BUTIR TUGAS
Tuliskan kembali secara persis bagian dari teks tentang adab ketika marah di bawah ini, yang diawali dengan kata-kata yang memuat "Berikut beberapa adab" dan diakhiri dengan "Subhanhu Wa Ta'ala.".

KUTIPAN DOKUMEN

Berikut beberapa adab ketika sedang marah;
·
Al Jurjani berkata: Marah adalah perubahan yang terjadi
saat darah yang ada di dalam hati bergejolak sehingga menimbulkan kepuasan di
dalam dada. Marah adalah gejolak yang timbulkan oleh setan. dia mengakibatkan
berbagai bencana dan malapetaka yang tak
seorangpun mengetahuinya melainkan Allah Subhanhu Wa Ta'ala.
·
Al Ghozali rahimahullah berkata: Manusia berbeda-beda
dalam tingkat gejolak kemarahannya, dan dapat dibagi dalam tiga kategori,
yaitu: Kurang marah, marah yang melewati batas, dan marah yang stabil.

Item dari kumpulan data:

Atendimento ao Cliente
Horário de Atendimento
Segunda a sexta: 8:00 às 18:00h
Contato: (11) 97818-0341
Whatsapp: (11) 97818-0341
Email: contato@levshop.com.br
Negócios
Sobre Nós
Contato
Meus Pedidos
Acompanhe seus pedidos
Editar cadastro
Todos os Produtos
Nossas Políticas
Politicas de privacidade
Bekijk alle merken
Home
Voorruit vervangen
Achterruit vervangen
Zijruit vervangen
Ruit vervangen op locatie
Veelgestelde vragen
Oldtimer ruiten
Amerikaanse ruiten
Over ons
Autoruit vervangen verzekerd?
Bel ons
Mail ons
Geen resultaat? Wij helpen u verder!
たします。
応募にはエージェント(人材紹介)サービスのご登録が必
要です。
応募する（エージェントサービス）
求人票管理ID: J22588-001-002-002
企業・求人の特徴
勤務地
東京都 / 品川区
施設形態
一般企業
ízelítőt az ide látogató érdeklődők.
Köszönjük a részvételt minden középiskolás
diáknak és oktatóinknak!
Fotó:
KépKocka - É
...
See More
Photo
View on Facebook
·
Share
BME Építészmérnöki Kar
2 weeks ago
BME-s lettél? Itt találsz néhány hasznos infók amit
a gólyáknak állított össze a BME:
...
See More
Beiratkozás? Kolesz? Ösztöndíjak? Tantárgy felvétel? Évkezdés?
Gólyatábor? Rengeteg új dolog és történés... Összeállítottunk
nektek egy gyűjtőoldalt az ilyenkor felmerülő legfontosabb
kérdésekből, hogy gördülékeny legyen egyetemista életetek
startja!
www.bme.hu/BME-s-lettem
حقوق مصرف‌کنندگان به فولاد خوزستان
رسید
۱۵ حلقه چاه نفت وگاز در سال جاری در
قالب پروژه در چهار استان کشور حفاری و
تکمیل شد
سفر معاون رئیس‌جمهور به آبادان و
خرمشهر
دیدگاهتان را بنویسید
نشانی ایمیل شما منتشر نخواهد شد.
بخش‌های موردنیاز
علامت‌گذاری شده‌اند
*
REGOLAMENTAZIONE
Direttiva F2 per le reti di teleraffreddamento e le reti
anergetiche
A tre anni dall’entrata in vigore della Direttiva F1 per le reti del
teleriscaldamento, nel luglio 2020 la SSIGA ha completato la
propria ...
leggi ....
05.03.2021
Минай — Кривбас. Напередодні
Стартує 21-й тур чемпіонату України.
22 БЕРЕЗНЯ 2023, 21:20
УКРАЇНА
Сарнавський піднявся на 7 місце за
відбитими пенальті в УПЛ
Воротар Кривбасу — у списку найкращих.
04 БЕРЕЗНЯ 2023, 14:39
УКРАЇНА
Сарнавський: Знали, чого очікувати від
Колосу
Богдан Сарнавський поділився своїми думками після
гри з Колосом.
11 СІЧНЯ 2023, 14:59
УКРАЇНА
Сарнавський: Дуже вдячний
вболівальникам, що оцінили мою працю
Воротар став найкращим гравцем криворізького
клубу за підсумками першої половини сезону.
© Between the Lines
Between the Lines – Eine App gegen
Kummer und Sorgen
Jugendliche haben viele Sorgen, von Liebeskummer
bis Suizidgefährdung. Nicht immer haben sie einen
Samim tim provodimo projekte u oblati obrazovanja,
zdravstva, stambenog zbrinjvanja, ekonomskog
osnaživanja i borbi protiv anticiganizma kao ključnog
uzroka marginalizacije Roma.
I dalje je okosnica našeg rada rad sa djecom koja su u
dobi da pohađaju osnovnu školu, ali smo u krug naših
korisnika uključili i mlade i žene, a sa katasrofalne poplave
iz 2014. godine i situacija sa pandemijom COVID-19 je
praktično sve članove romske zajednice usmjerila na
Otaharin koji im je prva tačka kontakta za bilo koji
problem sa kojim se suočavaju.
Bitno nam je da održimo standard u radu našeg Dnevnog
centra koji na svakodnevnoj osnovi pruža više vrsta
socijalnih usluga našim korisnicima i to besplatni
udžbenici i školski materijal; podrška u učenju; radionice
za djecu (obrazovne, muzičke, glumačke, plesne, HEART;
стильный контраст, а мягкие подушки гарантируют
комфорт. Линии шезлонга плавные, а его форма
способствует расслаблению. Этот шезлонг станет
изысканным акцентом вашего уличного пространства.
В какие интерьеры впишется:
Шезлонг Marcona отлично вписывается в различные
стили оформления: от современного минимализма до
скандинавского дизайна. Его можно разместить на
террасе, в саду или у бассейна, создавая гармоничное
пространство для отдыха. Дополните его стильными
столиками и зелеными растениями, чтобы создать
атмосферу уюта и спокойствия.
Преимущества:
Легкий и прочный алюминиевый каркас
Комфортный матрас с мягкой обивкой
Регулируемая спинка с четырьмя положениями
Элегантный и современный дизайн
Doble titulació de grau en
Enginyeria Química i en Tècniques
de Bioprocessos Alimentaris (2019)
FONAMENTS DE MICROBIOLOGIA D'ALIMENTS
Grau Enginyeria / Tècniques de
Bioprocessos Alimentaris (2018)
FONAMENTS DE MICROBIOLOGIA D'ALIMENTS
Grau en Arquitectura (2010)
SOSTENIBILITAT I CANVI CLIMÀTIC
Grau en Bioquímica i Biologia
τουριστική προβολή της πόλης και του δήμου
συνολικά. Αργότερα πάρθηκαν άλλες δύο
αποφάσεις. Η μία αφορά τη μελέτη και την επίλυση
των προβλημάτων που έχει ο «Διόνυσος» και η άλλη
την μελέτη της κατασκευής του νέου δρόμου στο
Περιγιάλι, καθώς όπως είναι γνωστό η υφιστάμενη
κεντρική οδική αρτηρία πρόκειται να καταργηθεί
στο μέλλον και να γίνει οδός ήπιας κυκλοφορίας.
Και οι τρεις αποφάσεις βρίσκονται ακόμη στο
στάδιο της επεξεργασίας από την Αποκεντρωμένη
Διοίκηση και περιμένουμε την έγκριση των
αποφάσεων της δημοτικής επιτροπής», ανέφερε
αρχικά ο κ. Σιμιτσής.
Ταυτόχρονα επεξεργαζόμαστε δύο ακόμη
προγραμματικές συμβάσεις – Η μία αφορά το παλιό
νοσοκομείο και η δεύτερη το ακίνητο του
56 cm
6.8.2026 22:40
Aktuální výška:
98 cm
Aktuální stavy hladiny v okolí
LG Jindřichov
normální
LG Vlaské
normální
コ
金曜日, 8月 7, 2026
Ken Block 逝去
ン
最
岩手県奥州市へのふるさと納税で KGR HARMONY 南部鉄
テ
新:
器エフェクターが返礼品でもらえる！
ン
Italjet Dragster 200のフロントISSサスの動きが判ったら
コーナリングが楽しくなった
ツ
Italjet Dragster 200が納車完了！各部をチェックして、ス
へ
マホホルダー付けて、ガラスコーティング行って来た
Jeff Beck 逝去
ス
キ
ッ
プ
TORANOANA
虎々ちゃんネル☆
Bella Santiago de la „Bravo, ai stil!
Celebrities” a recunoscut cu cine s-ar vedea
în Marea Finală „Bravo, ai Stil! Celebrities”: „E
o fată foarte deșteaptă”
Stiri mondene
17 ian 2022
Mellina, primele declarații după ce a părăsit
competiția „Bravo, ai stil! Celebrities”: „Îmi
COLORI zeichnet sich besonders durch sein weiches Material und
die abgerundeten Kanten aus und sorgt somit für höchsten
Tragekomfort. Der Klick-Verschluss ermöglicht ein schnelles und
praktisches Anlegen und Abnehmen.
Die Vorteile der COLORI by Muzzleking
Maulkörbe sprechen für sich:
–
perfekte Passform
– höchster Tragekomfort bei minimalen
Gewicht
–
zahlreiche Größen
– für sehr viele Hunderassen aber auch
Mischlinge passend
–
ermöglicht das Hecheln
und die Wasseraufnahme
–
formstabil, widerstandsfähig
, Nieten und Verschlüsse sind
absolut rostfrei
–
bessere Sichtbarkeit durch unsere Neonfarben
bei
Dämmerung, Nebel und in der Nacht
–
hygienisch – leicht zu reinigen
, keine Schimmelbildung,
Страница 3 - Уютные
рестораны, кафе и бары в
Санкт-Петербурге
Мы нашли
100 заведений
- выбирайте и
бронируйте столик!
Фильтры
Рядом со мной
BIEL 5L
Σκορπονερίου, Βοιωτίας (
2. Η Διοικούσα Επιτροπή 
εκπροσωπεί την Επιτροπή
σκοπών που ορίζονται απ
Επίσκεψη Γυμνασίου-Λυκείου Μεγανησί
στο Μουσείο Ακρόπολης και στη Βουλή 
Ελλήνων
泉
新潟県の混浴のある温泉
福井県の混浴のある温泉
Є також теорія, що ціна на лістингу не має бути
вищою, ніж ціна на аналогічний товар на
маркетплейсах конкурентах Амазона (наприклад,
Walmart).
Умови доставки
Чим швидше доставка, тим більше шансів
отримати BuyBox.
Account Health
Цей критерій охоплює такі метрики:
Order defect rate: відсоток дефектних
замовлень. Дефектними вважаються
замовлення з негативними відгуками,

PENYELESAIAN MASALAH
Berikut beberapa adab ketika sedang marah;
·
Al Jurjani berkata: Marah adalah perubahan yang terjadi
saat darah yang ada di dalam hati bergejolak sehingga menimbulkan kepuasan di
dalam dada. Marah adalah gejolak yang timbulkan oleh setan. dia mengakibatkan
berbagai bencana dan malapetaka yang tak
seorangpun mengetahuinya melainkan Allah Subhanhu Wa Ta'ala.